Immunomodulation - Part IThursday, September 28, 2006, 15:30 - 17:00
Pharmacokinetic and pharmacodynamic properties of the VLA-4 inhibitor CDP323M. Baker, A. Shock, T. Parton, P. Hales, G. Parker (Slough, GB)
Introduction: CDP323 is a small molecule inhibitor of vascular cell adhesion molecule 1 (VCAM) binding to alpha-4 integrin (VLA-4) in development for the treatment of immune system disorders including multiple sclerosis (MS).
Aims and methods: Three Phase I clinical studies were conducted in 75 healthy volunteers to investigate the pharmacokinetics (PK), safety and tolerability of CDP323 administered for up to 7 consecutive days. Ex-vivo inhibition of alpha-4/VCAM binding was utilized as a pharmacodynamic (PD) biomarker. An in vitro whole blood VCAM binding assay showed that the IC50 in human blood for CT7758, the active moiety of the prodrug CDP323, was 60 nM (95%CI 33-108). Study 1 evaluated 6 single ascending-dose levels, study 2 was a 7-day, multiple dose study of 3 dose levels, while study 3 was a male/female PK/PD comparison.

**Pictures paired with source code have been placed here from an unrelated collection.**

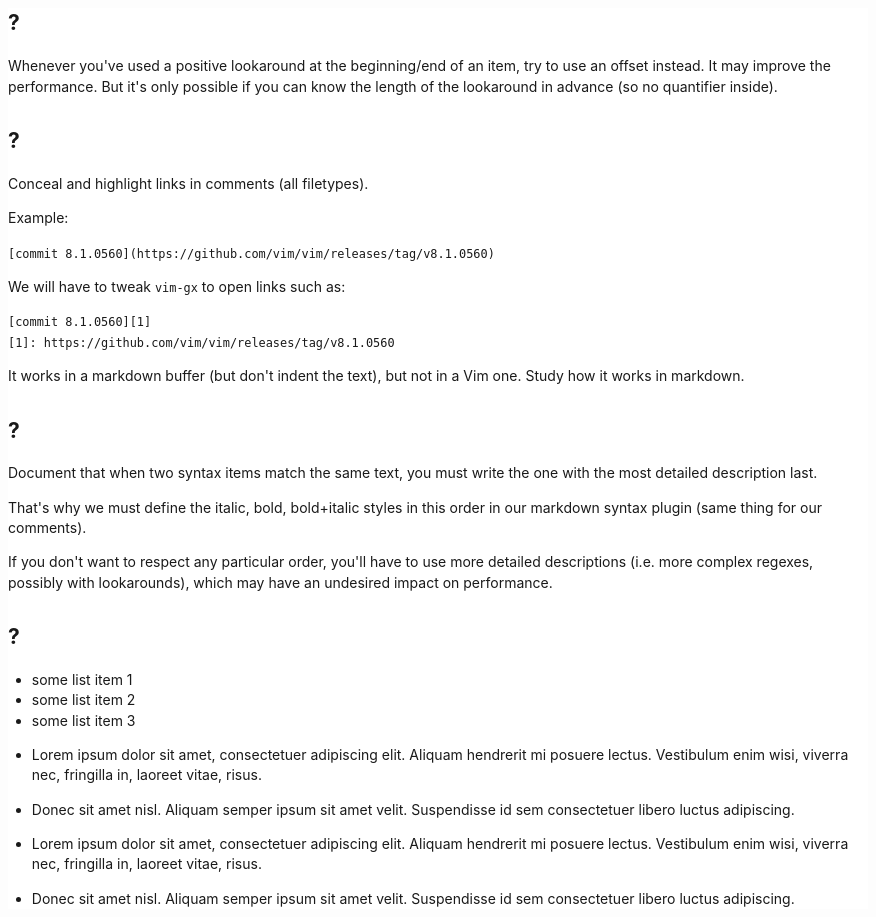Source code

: ## ?

Whenever you've used a positive lookaround  at the beginning/end of an item, try
to use an offset instead.
It may improve the performance.
But it's only possible  if you can know the length of  the lookaround in advance
(so no quantifier inside).

## ?

Conceal and highlight links in comments (all filetypes).

Example:

    [commit 8.1.0560](https://github.com/vim/vim/releases/tag/v8.1.0560)

We will have to tweak `vim-gx` to open links such as:

    [commit 8.1.0560][1]
    [1]: https://github.com/vim/vim/releases/tag/v8.1.0560

It works in a markdown buffer (but don't indent the text), but not in a Vim one.
Study how it works in markdown.

## ?

Document that when two syntax items match  the same text, you must write the one
with the most detailed description last.

That's why we must define the italic,  bold, bold+italic styles in this order in
our markdown syntax plugin (same thing for our comments).

If you  don't want  to respect  any particular  order, you'll  have to  use more
detailed descriptions  (i.e. more  complex regexes, possibly  with lookarounds),
which may have an undesired impact on performance.

## ?

   - some list item 1
   - some list item 2
   - some list item 3

*   Lorem ipsum dolor sit amet, consectetuer adipiscing elit.
    Aliquam hendrerit mi posuere lectus. Vestibulum enim wisi,
    viverra nec, fringilla in, laoreet vitae, risus.
*   Donec sit amet nisl. Aliquam semper ipsum sit amet velit.
    Suspendisse id sem consectetuer libero luctus adipiscing.


*    Lorem ipsum dolor sit amet, consectetuer adipiscing
elit. Aliquam hendrerit mi posuere lectus. Vestibulum enim
wisi, viverra nec, fringilla in, laoreet vitae, risus.
*   Donec sit amet nisl. Aliquam semper ipsum sit amet
velit. Suspendisse id sem consectetuer libero luctus
adipiscing.


[1]: https://vi.stackexchange.com/questions/18318/syntax-regex-optimisations#comment31579_18318
[2]: https://github.com/tpope/vim-markdown/blob/master/syntax/markdown.vim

Results: CDP323 was well tolerated by human volunteers at oral doses up to 1000 mg bid for 7 consecutive days with an adverse event profile comparable to that observed with placebo. A PK model was developed to describe the disposition of CT7758 and an active metabolite, CT533652, which displayed linear kinetics over the doses investigated without gender effect. The PD effect closely followed the plasma concentration time course of the two active compounds and enabled the development of a PK/PD model that described the plasma concentration disposition of both compounds and directly linked these concentrations into an effect model without hysteresis. The IC50 value for the inhibition of VCAM binding derived for CT7758 (incorporating the pharmacodynamic contribution from the metabolite CT533652) from the PK/PD model in healthy volunteers was 63 nM, (95%CI 48-78), similar to that derived in vitro.

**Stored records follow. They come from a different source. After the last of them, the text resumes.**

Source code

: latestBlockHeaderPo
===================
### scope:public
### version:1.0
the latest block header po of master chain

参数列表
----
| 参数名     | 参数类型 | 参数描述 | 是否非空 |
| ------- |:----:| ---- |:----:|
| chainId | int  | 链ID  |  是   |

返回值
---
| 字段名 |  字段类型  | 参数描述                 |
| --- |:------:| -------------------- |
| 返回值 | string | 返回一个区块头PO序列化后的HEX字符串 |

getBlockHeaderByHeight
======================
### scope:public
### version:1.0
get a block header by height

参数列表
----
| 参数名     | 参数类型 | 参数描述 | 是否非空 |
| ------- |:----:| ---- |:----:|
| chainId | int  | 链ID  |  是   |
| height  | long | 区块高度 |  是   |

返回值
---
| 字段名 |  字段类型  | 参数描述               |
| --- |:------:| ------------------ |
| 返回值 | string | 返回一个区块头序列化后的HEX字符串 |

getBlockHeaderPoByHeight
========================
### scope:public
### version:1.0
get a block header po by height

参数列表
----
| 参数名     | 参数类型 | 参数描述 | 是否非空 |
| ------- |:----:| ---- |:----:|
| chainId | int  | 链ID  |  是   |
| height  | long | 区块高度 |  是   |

Conclusion: Oral administration of CDP323 resulted in the inhibition of VCAM binding in human volunteers. The development of a PK/PD model has assisted in the selection of dose regimen for evaluation in therapeutic clinical trials, providing evidence that the inhibition can be maintained throughout a 12 or 24 hour dose interval at dose levels well tolerated by human subjects.